The judgment confirming the report of the commissioners appointed at a former term of the court to partition the land in accordance with the former judgment was rendered on the 7th January, 1882, and both parties gave notice of appeal therefrom, and filed appeal bonds within proper time, but the assignments of error filed by the plaintiffs relate only to the judgment of June 14, 1881; hence they cannot be considered, that judgment not being properly before us for revision.
The judgment of June, 14, 1881, established the right of Mary T. Mitchell to have “ one hundred and forty acres, to be taken out of the eastern portion of the said survey so as to include the improvements *166on the same.” The judgment entered upon the report of the commissioners gives to her one hundred and forty acres of land off of the eastern end of the survey; but the land so set apart to her does not cover the dwelling-house and perhaps some other improvements. The bill of exceptions shows that one hundred and forty acres of land might have been set apart to her off of the eastern portion of the survey,-so as to include the improvements. Mrs. Mitchell filed objections to the report of the commissioners, which, among other things, set up that the land set apart to her thereby did not embrace the improvements in accordance with the former judgment. Her objections were overruled, and judgment entered in accordance with the report, and she assigns this, among other things, as error.

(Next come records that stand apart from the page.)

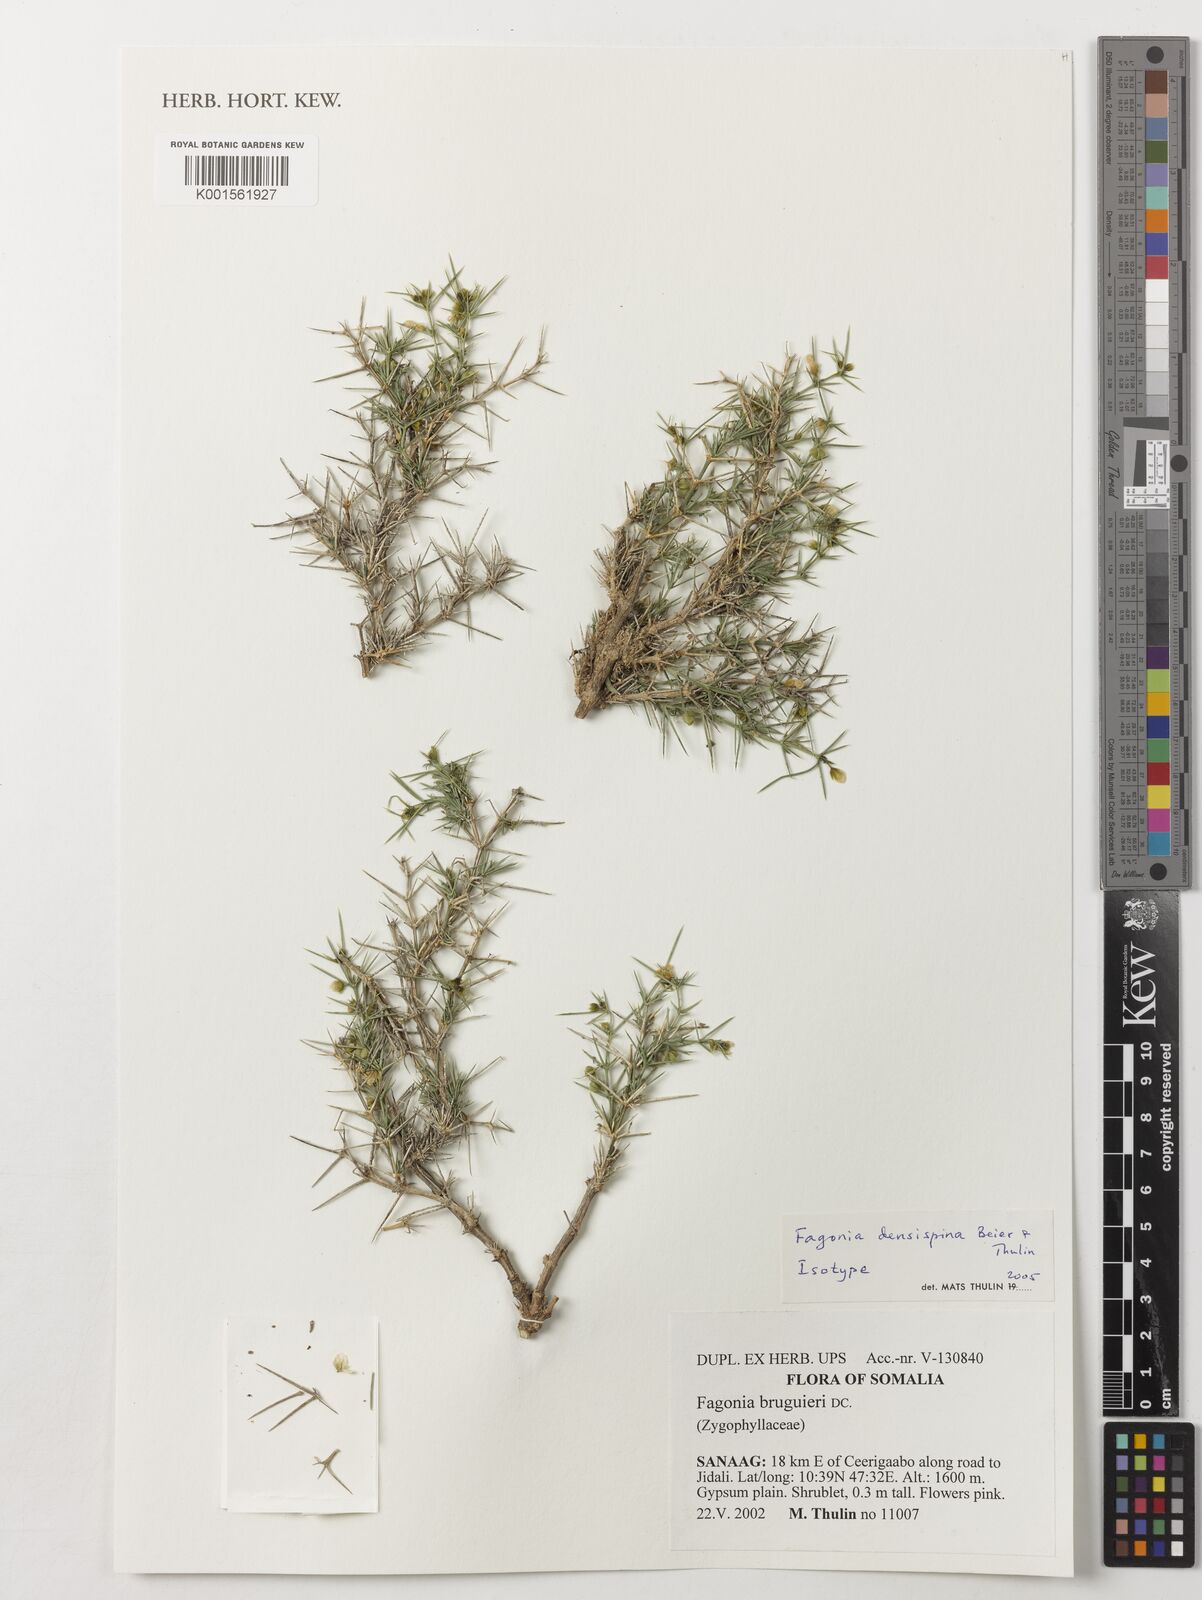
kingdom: Plantae
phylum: Tracheophyta
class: Magnoliopsida
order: Zygophyllales
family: Zygophyllaceae
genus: Fagonia
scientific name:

As before said, the judgment of the former term was final and could not be altered by the court at a subsequent term. The claim set up by Mrs. Mitchell was for homestead in the interest of her deceased husband, and not for an interest in some part of the tract, without reference to the use to which it had been formerly appropriated.
The first judgment declared and determined that, in partition, the interest which she should receive could and should be so set apart to her as to embrace the improvements upon the tract, of which, with reference to the homestead use, none could be more important than the dwelling-house which had been the home; yet the report of commissioners and judgment thereon gave to her a tract which did not include this improvement. This was error for which the judgment must be reversed.
The other assignments of error relate to irregularities in the proceedings subsequent to the former judgment, and will not probably arise in the proceedings which it will be necessary to prosecute in the further disposition of the case, and it is therefore unnecessary to consider them.
The statute provides for a trial and judgment upon the coming in of the report of commissioners appointed to make partition, and we are of the opinion that such a judgment is a final judgment within the meaning and spirit of the law from which an appeal may be prosecuted. Renn v. Samos, 42 Tex., 104; Scott v. Allen, 1 Tex., 508.
For the errors indicated the judgment of the court below is reversed and the cause remanded.
Reversed and remanded.
[Opinion delivered October 16, 1883.]